以下の記録から、文字列「image」を含む行をすべて抜き出し、そのまま書き写してください。大文字と小文字は区別されます。

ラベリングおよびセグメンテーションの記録
########################################
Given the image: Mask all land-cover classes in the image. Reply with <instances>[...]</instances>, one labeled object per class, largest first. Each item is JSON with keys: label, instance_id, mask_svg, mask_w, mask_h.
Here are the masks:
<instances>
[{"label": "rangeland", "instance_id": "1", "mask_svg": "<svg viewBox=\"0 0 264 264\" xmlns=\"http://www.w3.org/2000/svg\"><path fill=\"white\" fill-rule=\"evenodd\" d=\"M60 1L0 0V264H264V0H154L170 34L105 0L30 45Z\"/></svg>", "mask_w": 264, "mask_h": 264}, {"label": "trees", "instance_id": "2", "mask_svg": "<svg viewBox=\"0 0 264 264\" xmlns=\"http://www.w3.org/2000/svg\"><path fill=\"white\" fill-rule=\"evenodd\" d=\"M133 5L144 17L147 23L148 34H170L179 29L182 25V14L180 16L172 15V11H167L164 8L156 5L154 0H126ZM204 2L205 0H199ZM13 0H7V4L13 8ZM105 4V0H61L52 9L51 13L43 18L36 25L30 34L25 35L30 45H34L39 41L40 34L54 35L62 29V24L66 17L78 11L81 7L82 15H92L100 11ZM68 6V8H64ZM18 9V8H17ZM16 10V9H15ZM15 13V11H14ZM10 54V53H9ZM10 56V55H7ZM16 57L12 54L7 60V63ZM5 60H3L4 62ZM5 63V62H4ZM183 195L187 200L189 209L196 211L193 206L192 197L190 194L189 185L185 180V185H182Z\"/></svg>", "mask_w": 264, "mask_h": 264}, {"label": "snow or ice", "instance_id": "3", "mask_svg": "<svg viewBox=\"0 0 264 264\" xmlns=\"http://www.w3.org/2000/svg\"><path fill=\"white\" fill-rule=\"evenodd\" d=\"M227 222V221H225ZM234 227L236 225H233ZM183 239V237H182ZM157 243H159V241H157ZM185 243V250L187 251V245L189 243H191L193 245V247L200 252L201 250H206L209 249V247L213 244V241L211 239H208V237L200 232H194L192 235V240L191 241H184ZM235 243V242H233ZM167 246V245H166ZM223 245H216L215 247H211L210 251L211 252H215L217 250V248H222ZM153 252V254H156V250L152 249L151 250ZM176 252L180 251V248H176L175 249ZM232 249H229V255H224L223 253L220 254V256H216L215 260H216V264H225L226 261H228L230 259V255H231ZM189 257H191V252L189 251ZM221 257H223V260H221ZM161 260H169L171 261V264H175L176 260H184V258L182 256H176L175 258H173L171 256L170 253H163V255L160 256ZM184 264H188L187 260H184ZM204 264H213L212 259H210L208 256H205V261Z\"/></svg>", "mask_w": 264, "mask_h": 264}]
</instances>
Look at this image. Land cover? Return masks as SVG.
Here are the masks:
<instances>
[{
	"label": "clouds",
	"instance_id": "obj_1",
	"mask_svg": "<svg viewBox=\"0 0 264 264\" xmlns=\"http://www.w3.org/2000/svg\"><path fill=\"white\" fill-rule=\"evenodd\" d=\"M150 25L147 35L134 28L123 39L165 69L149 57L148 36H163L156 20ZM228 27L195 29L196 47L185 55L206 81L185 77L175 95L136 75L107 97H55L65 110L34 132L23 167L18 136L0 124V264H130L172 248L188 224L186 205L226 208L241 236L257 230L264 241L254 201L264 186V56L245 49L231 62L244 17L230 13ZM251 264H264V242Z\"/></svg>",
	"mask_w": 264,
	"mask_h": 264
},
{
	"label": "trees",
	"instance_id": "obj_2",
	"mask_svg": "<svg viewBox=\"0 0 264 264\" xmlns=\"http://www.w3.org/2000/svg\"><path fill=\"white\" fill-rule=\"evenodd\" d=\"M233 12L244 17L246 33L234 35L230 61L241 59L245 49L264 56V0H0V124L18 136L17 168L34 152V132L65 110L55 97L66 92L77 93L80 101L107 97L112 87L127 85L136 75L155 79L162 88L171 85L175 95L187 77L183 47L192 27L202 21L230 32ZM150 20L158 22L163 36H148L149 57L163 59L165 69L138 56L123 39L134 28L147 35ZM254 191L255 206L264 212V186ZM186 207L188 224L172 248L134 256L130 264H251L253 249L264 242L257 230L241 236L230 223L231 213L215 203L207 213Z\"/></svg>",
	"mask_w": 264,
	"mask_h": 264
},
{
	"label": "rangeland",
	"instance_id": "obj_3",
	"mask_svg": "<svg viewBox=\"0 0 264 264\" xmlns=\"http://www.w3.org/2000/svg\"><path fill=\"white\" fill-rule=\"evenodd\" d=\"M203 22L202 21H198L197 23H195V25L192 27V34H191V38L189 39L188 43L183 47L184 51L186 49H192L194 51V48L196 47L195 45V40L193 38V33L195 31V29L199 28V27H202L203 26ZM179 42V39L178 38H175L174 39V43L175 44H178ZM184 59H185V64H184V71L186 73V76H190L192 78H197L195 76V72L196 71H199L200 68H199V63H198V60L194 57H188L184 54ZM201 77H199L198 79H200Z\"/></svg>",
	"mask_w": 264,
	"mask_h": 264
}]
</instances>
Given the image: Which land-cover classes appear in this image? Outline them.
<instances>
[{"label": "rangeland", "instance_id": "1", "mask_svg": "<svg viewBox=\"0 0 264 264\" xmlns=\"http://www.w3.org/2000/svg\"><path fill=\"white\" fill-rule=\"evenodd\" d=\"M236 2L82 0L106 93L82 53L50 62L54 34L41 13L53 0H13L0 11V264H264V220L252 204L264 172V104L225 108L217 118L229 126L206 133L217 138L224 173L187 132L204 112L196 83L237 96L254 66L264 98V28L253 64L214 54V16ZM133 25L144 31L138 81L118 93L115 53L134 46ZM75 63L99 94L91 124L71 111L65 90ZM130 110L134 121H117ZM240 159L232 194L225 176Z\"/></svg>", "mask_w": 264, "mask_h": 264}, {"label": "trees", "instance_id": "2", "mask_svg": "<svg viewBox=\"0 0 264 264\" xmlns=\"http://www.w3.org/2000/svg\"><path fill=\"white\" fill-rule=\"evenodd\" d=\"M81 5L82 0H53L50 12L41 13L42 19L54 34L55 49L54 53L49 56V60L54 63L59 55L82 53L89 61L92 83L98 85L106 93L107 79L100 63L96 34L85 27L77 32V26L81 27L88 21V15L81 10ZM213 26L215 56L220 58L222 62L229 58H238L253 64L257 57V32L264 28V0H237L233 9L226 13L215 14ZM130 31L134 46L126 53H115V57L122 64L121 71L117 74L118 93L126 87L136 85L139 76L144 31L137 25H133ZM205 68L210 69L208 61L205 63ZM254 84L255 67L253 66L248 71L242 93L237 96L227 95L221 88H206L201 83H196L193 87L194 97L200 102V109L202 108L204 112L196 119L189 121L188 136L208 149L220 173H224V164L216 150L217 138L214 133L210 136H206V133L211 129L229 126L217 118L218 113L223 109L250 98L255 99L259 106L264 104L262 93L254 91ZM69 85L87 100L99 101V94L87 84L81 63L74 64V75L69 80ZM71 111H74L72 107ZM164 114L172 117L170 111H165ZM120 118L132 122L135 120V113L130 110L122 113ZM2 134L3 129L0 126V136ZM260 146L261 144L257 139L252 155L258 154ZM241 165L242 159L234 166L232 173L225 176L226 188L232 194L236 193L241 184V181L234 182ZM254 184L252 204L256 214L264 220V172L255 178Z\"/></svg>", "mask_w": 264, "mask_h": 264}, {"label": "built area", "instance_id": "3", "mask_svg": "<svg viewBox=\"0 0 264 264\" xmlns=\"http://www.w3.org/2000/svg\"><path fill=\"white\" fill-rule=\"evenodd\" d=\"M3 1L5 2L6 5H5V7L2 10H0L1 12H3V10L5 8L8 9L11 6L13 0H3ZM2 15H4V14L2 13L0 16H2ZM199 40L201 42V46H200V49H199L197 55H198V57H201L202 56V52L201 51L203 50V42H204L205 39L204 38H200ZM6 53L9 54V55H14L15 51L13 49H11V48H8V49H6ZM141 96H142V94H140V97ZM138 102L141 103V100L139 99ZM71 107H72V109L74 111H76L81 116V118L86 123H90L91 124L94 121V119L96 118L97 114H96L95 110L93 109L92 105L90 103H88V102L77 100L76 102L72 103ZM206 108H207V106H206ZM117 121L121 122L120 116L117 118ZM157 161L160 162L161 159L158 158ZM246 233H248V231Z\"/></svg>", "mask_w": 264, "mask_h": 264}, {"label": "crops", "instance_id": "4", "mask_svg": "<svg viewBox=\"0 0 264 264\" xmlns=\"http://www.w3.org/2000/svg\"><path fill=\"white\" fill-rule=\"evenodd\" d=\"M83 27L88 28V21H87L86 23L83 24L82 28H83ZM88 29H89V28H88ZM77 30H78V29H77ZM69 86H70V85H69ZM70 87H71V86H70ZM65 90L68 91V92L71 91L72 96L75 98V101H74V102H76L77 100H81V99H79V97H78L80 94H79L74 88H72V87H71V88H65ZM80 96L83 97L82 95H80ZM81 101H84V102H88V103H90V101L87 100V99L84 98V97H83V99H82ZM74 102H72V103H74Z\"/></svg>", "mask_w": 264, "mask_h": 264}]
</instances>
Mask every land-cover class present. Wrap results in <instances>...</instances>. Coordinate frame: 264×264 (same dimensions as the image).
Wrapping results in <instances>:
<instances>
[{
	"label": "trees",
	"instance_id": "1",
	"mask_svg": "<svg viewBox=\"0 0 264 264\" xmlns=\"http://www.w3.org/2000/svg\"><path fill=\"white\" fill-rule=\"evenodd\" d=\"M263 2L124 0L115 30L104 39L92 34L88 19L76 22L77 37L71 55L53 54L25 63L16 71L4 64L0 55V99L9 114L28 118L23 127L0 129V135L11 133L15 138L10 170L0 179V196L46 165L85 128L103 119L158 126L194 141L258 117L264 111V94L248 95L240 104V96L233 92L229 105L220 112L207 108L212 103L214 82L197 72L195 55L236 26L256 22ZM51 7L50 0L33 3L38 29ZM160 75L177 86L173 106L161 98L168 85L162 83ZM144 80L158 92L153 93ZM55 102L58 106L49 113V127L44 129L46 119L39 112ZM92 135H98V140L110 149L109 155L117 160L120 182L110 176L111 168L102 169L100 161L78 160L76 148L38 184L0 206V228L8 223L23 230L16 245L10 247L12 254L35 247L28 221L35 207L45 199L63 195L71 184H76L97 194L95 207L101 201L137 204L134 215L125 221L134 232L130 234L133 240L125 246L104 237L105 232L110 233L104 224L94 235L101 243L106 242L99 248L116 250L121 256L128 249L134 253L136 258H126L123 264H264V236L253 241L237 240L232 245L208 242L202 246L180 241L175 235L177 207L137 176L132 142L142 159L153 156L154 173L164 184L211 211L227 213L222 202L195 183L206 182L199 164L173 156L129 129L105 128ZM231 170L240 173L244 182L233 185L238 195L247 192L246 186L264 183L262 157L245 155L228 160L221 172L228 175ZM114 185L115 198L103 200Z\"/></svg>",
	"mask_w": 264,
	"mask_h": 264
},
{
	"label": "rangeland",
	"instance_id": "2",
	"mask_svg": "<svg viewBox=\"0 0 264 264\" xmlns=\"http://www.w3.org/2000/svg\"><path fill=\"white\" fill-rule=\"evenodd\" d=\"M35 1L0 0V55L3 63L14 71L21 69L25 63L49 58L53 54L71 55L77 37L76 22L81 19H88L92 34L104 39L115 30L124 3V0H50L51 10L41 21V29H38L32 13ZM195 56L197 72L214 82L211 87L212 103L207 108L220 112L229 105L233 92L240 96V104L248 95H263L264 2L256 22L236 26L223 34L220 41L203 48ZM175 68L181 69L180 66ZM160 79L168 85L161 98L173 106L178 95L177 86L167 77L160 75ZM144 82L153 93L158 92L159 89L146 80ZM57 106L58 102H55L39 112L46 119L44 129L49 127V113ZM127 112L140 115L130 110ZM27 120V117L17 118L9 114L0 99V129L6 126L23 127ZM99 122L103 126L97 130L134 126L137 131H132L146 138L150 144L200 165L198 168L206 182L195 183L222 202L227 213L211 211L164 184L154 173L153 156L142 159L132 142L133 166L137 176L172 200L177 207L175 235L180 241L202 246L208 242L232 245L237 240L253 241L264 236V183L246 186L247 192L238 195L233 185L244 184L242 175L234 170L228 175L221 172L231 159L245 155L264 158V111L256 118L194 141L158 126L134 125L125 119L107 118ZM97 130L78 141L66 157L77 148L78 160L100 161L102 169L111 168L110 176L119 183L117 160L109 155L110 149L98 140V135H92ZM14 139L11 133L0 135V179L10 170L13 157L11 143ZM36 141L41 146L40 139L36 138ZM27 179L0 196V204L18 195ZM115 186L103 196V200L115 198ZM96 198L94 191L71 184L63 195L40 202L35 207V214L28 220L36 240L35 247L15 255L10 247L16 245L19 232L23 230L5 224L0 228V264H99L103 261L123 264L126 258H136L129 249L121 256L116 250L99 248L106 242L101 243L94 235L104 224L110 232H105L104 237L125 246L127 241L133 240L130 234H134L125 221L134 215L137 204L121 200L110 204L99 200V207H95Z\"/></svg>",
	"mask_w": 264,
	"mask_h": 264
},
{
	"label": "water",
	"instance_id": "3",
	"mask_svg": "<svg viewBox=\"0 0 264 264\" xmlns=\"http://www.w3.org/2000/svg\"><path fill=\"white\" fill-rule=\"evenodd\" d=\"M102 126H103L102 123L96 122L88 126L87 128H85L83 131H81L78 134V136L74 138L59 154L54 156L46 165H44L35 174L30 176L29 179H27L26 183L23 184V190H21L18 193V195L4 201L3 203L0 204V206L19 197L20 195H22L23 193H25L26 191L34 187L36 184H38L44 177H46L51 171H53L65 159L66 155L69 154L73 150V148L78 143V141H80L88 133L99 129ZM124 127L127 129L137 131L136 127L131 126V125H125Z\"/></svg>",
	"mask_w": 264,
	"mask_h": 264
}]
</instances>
########################################
→ 本演習の結果:
Given the image: Mask all land-cover classes in the image. Reply with <instances>[...]</instances>, one labeled object per class, largest first. Each item is JSON with keys: label, instance_id, mask_svg, mask_w, mask_h.
Look at this image. Land cover? Return masks as SVG.
Given the image: Which land-cover classes appear in this image? Outline them.
Mask every land-cover class present. Wrap results in <instances>...</instances>. Coordinate frame: 264×264 (same dimensions as the image).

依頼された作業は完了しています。